Monday, May 23, 2005

TOI quotes bloggers with NO attribution

The Bangalore Times "supplement" of this morning's Times of India (TOI) has an article called Sabre-rattling in cyber space, which talks about the controversy about Indra Nooyi's recent comments. (I'm not going there.)

The article discusses the reaction of the blogosphere to the controversy and essentially is a collection of quotes from (what appears to be) different blogs. What was interesting was that the writer (Panchalee Thakur) did not mention even one blog's address. Are journalists this unaware of acceptable use and quoting policies? Or is this just journalistic hubris? When bloggers quote each other, there's always an attribution. How come a big newspaper like TOI sees no need to do this?

Or this it just not surprising anymore, given the way journalism is going now-a-days?

4 Comments:

At 10:37 AM, Blogger NV said...

Exactly my views. It is maddening when someone takes your original thought and does not even give you the credit for it. I wonder if TOI would remain mum if someone took articles of it's publication and post it claiming saying they got it from "some publication"! TOI has been doing this from quite sometime, taking articles from the web, making small changes, sometimes truncating them, X-( and publishing it. It is the truncating part that gets me mad. You read, read, and the end of it is not even a complete sentence!! So much for the editors...

 
At 10:56 AM, Blogger Percy said...

Yeah, TOI does take articles from the web, or even news and sometimes you read attributions like, taken from the Internet. Hmm, that narrows it down a little.

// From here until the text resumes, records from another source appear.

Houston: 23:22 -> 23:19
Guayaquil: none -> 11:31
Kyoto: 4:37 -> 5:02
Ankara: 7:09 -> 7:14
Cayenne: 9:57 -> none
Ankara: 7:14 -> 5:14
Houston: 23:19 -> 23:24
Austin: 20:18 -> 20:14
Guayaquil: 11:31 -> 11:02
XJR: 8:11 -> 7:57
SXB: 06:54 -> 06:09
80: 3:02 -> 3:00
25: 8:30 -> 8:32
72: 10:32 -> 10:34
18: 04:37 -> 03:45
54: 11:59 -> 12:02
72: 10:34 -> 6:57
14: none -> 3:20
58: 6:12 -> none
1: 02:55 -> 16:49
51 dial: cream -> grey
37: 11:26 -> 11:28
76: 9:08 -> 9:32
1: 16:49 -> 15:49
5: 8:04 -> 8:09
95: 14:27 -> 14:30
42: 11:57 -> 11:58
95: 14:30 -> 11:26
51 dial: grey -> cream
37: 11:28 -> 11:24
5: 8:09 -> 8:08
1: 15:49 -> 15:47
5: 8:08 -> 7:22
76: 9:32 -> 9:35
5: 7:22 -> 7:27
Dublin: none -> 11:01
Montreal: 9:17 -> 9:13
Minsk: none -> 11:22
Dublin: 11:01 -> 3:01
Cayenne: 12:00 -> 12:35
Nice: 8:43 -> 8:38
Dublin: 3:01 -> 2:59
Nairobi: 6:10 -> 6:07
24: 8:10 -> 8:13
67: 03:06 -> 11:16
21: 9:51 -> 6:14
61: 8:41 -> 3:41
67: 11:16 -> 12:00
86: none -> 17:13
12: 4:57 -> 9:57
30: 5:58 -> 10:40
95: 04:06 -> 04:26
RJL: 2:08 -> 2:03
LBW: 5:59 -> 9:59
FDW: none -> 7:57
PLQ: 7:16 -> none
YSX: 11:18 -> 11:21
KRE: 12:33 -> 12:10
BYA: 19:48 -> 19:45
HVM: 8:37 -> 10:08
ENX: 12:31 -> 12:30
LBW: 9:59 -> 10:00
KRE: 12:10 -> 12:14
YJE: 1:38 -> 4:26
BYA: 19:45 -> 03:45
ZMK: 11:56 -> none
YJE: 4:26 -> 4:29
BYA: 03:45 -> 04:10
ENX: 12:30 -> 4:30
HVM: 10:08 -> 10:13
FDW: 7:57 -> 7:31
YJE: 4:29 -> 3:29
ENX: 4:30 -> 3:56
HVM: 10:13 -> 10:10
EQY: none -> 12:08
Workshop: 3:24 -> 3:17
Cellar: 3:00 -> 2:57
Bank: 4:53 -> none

I think TOI has so much revenue from its ad-stream plus the other businesses (Zoom, Planet M, etc.) they probably don't care if the newspaper is mediocre. TOI is not much better than a tabloid I think. Nothing wrong with being a tabloid, tabloids have their own readership. It's the part about "being a respected news source" or whatever and actually doing tabloid journalism that is irritating. The only redeeming feature is that the events happening in Bangalore are reported and that's the place where I find out about most of the live music shows, etc.

 
At 2:43 PM, Anonymous Anonymous said...

All of Bangalore Times' gossip is directly flicked from MSN.com. Guess they have some kind of agreement on that.

Sometimes the paper is really irritating, with reporting teenage drinking and partying on the first page and all those party goers raising their glasses on the third page. Quite an example for the youth.

But all said and done, I wouldnt read any other paper :)

 
At 3:08 PM, Anonymous Anonymous said...

Oh I didn't know about the MSN.com thing, thanks Deepak. Will be worth checking out MSN.com for all the TOI rumours now. I rarely read MSN.

I think this whole Page 3 culture is quite a pain in the royal rear end (I'd like to date some of those women though!) but I think it's here to stay. If you read TOI in Hyderabad, they have the same stuff, except it's the Hyderabad people. My friend from Delhi said that it's the same in Delhi. TOI's got the whole tabloid thing down very well.